Hope it helps, best whishes, I'm off for now.
Quick blurt -
I know I've asked/mentioned this before (when the shoutbox was up). We need a dev/lucky guy with access to an SEM (Scanning Electron Microscope).. that right there - instant access to everything on the chip.
No bs. It can read data straight from a flash memory card, a processor, hell, even a RFID card. The only thing known to man that an SEM cannot read (from what I know of..) is an Iron Key flash drive.
When the iron key detects the beam, it destroys all data. Pretty much the "detection" takes place before the "retrieval" on the iron key, but luckily, in our case: The CELL does NOT have such a feature.
If we were to put the CELL under an SEM (or the whole ps3, for that matter), we'd have ALL the keys, everything that was hidden to us would be uncovered instantly.
Why no one has done this yet? I don't know. I'm sure it hasn't either. If it was and not released, then disregard this message. But I'm damn sure this isn't the case.
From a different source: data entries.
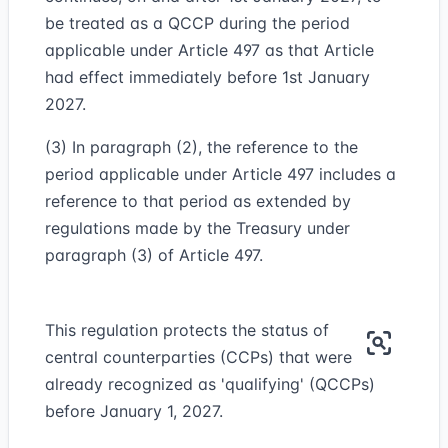
be treated as a QCCP during the period
applicable under Article 497 as that Article
had effect immediately before 1st January
2027.
(3) In paragraph (2), the reference to the
period applicable under Article 497 includes a
reference to that period as extended by
regulations made by the Treasury under
paragraph (3) of Article 497.
This regulation protects the status of
central counterparties (CCPs) that were
already recognized as 'qualifying' (QCCPs)
before January 1, 2027.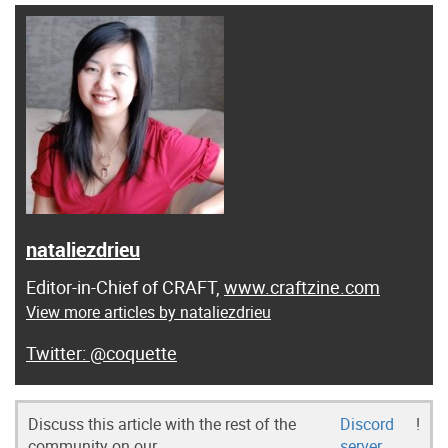
nataliezdrieu
Editor-in-Chief of CRAFT,
www.craftzine.com
View more articles by nataliezdrieu
@coquette
Discuss this article with the rest of the
Discord
!
community on our
server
Ya I have a few friends that know people, but I could never ask for that.
Besides - I sold my PS3 last month because I needed a car more
On top of what I just said, if we had it. We'd have it hacked in minutes (well more like weeks).
Modchips, direct access terminals, ect, are out of question here. We need to sniff this thing HARDCORE style.
Instant hacks? Yes.
If you don't understand anything above I'll be happy to explain.
But an SEM, regardless of what ANYONE says, can read from anything (Besides the iron key, LOL).